(Study material begins)

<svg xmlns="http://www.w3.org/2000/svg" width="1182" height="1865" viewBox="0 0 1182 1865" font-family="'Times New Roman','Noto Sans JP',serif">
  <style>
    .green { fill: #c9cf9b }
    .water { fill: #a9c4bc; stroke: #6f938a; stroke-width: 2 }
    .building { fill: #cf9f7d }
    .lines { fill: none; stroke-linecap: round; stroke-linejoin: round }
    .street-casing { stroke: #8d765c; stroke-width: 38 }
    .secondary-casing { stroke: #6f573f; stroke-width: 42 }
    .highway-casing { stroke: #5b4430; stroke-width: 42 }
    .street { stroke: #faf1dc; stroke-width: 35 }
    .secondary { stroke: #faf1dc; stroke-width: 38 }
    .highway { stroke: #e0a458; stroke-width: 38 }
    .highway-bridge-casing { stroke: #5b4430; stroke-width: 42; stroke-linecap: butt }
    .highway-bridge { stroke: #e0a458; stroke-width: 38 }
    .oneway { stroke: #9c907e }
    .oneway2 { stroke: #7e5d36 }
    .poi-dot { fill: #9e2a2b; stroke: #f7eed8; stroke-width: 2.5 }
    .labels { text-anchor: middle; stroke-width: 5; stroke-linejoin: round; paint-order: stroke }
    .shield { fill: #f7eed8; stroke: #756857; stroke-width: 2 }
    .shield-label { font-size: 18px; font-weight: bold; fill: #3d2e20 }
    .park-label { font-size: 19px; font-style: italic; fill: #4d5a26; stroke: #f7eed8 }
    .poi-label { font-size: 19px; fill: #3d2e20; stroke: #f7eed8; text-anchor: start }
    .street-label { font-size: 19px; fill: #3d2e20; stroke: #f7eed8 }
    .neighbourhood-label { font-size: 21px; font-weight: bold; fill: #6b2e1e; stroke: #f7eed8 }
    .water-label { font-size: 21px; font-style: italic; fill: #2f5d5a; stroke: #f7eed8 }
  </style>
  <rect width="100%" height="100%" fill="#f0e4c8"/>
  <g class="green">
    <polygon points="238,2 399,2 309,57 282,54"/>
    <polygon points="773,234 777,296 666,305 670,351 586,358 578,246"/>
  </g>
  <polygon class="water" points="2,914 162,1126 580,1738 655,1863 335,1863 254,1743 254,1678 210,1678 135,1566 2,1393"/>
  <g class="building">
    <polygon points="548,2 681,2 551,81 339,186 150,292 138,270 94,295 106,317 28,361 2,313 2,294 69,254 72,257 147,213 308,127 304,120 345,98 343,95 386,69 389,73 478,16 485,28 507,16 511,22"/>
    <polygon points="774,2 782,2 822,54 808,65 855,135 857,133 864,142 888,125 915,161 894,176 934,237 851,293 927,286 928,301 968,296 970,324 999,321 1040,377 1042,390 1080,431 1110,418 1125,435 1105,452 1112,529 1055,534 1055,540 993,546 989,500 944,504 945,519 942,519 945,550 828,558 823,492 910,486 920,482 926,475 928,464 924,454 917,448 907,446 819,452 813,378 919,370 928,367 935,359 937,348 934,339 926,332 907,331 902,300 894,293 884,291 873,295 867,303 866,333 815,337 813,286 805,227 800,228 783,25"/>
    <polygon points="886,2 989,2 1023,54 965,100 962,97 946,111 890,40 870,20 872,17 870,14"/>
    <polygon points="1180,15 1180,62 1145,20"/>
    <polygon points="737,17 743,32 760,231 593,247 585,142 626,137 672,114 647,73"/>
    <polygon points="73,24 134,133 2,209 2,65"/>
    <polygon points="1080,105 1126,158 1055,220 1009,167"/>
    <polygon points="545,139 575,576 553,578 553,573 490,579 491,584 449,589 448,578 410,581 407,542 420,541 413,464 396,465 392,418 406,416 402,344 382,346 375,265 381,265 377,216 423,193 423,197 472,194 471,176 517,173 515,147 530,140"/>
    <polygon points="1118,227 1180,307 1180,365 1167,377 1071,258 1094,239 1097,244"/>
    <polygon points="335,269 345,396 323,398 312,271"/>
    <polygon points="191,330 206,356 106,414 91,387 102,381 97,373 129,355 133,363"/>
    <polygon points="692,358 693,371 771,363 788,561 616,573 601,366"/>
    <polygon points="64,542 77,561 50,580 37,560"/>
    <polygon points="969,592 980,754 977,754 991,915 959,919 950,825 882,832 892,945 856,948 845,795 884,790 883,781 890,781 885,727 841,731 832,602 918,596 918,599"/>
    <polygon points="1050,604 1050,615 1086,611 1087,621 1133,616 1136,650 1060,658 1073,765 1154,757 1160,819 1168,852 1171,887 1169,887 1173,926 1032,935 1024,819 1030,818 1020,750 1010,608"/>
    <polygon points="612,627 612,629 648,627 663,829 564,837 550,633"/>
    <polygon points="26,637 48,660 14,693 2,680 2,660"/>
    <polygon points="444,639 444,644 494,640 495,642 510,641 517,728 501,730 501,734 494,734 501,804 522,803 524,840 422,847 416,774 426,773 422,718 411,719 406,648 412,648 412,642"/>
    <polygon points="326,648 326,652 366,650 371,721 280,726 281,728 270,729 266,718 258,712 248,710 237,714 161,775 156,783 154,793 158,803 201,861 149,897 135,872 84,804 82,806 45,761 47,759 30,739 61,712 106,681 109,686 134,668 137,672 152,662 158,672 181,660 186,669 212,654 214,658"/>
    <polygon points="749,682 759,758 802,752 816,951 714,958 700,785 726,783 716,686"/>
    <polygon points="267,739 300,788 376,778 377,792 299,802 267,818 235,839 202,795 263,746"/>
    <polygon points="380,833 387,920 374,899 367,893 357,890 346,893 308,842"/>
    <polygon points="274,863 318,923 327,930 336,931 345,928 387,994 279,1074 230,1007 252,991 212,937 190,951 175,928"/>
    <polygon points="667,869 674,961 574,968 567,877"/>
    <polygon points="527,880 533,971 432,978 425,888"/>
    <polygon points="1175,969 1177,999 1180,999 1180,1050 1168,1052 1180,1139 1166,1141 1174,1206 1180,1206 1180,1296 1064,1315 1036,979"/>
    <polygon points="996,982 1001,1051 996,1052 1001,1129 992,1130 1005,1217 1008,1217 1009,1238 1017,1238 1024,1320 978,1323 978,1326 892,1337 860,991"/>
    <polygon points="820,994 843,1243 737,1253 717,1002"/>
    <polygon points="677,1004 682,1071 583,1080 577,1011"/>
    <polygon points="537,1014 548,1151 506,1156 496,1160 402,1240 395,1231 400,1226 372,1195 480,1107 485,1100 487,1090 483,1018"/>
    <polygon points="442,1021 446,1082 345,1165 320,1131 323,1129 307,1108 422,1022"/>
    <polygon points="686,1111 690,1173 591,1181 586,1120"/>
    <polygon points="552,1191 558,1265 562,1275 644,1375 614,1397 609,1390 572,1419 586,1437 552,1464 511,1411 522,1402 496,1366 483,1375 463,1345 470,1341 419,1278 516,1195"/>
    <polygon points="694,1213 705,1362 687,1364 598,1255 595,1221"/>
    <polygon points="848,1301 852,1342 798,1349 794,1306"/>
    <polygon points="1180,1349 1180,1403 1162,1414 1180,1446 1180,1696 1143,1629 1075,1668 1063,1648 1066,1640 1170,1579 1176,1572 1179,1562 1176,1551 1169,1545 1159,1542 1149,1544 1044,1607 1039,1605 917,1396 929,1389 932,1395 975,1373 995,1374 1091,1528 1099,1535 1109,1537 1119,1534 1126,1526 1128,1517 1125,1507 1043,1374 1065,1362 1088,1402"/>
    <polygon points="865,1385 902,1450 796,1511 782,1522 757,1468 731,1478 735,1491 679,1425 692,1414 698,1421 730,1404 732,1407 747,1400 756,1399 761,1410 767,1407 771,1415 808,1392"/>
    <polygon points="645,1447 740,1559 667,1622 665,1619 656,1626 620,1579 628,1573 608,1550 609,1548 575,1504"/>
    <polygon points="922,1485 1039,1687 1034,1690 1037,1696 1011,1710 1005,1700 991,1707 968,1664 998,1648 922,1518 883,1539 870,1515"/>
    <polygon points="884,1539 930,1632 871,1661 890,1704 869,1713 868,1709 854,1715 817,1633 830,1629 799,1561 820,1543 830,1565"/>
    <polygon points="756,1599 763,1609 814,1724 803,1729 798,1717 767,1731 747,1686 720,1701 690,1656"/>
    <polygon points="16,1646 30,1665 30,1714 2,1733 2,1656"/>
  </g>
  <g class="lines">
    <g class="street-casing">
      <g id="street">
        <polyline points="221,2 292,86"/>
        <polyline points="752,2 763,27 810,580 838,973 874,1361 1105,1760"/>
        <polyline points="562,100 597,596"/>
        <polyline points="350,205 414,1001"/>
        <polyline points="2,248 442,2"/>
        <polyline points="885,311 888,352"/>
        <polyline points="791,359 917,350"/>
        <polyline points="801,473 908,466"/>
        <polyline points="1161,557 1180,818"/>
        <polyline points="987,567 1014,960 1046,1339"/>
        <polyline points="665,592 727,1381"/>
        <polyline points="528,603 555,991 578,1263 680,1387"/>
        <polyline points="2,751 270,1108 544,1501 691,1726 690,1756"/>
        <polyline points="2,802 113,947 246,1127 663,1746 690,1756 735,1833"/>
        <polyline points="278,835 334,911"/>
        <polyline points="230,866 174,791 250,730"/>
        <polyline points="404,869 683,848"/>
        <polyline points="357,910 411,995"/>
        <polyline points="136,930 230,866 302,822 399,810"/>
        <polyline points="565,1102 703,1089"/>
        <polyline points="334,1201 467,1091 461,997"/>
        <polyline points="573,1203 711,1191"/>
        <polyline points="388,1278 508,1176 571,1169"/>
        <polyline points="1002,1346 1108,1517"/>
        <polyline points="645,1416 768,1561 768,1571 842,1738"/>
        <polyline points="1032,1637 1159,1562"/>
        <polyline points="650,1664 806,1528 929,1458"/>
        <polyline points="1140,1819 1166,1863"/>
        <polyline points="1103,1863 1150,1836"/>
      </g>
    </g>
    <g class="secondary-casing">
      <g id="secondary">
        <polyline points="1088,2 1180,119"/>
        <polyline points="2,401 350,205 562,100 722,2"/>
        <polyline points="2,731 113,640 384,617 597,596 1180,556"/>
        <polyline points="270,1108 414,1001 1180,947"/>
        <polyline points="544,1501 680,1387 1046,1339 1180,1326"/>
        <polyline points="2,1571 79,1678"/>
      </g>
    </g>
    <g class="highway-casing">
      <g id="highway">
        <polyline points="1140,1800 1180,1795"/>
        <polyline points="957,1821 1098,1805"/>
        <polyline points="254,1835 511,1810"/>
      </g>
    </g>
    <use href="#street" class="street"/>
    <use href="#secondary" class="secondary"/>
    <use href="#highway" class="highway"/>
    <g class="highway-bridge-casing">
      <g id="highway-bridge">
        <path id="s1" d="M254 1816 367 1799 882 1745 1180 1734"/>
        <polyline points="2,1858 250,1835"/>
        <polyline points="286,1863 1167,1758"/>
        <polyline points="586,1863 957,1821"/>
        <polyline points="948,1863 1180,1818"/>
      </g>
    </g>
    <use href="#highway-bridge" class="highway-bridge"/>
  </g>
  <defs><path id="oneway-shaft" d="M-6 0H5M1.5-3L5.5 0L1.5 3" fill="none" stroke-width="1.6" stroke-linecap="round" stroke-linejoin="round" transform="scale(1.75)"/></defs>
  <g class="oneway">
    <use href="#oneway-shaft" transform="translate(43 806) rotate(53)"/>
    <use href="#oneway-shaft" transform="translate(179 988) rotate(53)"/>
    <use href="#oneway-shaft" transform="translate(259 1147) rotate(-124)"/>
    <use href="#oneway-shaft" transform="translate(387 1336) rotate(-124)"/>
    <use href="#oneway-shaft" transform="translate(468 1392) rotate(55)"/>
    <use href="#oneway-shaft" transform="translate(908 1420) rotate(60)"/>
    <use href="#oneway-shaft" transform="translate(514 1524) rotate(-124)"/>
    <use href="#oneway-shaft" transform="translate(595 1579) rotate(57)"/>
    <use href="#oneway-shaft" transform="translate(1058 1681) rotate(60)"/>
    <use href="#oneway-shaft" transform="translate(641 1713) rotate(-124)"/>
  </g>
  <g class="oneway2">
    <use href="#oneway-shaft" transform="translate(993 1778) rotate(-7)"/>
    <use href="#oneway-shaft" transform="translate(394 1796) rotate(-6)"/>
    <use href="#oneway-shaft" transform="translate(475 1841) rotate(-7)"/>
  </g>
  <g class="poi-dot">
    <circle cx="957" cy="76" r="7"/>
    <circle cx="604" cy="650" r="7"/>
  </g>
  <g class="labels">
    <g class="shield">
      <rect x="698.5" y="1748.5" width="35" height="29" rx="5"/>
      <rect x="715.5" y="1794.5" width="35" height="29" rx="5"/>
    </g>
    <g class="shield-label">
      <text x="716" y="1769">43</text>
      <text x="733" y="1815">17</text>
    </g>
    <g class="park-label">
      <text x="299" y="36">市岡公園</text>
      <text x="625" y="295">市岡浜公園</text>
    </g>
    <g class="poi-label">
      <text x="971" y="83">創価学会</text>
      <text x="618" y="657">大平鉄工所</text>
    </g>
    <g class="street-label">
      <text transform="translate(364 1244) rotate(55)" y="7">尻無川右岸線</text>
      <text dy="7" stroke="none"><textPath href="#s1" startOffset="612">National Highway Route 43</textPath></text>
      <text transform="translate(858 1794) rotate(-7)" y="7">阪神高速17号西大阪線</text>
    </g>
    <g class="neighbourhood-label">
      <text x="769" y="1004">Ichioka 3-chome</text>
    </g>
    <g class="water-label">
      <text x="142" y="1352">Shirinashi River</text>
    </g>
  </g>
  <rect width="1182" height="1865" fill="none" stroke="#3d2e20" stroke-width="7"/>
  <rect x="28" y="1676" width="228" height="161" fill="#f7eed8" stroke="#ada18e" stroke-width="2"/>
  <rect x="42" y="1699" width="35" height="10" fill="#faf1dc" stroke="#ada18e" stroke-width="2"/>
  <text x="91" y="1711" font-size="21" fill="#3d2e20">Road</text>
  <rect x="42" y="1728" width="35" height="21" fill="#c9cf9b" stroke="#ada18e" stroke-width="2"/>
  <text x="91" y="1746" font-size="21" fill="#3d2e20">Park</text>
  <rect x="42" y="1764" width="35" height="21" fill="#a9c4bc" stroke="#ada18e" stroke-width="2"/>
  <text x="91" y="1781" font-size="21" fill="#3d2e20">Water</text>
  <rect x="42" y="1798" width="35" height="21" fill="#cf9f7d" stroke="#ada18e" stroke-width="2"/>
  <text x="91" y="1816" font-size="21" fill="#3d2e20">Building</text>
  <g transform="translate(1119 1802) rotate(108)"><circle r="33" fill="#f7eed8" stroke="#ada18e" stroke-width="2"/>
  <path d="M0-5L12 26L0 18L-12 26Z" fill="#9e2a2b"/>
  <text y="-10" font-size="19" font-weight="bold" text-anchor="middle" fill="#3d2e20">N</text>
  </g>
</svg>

(Study material ends)

# Exercise aim
Scan the entries above and copy each line where "lines" occurs.

# Output below
    .lines { fill: none; stroke-linecap: round; stroke-linejoin: round }
  <g class="lines">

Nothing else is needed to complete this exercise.